Early victories in the kitchen were hard-won for me because, quite frankly, I had no clue what I was doing. I didn’t know how to bake before going vegan, didn’t seek schooling on how to after, and to this day, I’m still not keen on following recipes. My parents suffered through some truly abysmal creations that could only loosely be described as “food.” One of my first notable successes came in the form of a simple scone, too easy to mess up even if I tried.

Cobbled together from odds and ends on hand, dried cranberries punctuated the rough, triangular biscuits, while thin flecks of orange peel appeared as faint confetti just beneath the surface. Barely sweetened, crisp, yet tender and buttery, I suppose they were special because in a way, they weren’t. There was no mystery, no magic to them, but something made them particularly compelling, both for the maker and the eater.

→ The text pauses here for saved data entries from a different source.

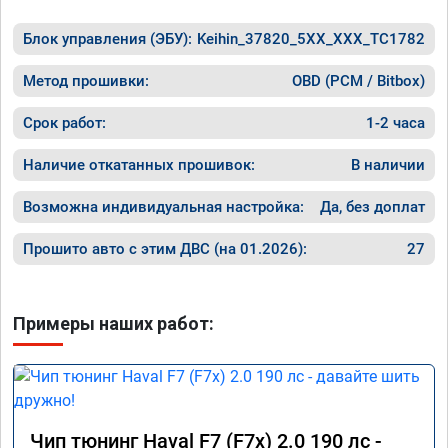
Блок управления (ЭБУ):
Keihin_37820_5XX_XXX_TC1782
Метод прошивки:
OBD (PCM / Bitbox)
Срок работ:
1-2 часа
Наличие откатанных прошивок:
В наличии
Возможна индивидуальная настройка:
Да, без доплат
Прошито авто с этим ДВС (на 01.2026):
27
Примеры наших работ:
Чип тюнинг Haval F7 (F7x) 2.0 190 лс -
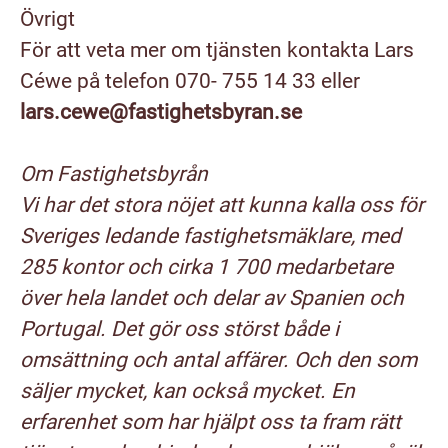
Övrigt
För att veta mer om tjänsten kontakta Lars
Céwe på telefon 070- 755 14 33 eller
lars.cewe@fastighetsbyran.se
Om Fastighetsbyrån
Vi har det stora nöjet att kunna kalla oss för
Sveriges ledande fastighetsmäklare, med
285 kontor och cirka 1 700 medarbetare
över hela landet och delar av Spanien och
Portugal. Det gör oss störst både i
omsättning och antal affärer. Och den som
säljer mycket, kan också mycket. En
erfarenhet som har hjälpt oss ta fram rätt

Instant gratification; reliable satisfaction.

My mom, also known as my original number one fan, was effusive at the first bite. (In hindsight, I’m sure she was overjoyed that it was just finally something edible.) It became her go-to request, sometimes taking the form of hearts on Mother’s Day or rectangles arranged to spell out an “M” on her birthday, but always the same, year after year: Cranberry-orange scones.

Having committed the recipe to memory from repeated use, I realized with horror that it never got its fair time in the spotlight here on the blog. Finally, almost two decades later, I’d like to celebrate my mom’s birthday today by doing just that. Happy birthday, mom! As tradition would have it, these scones are for you.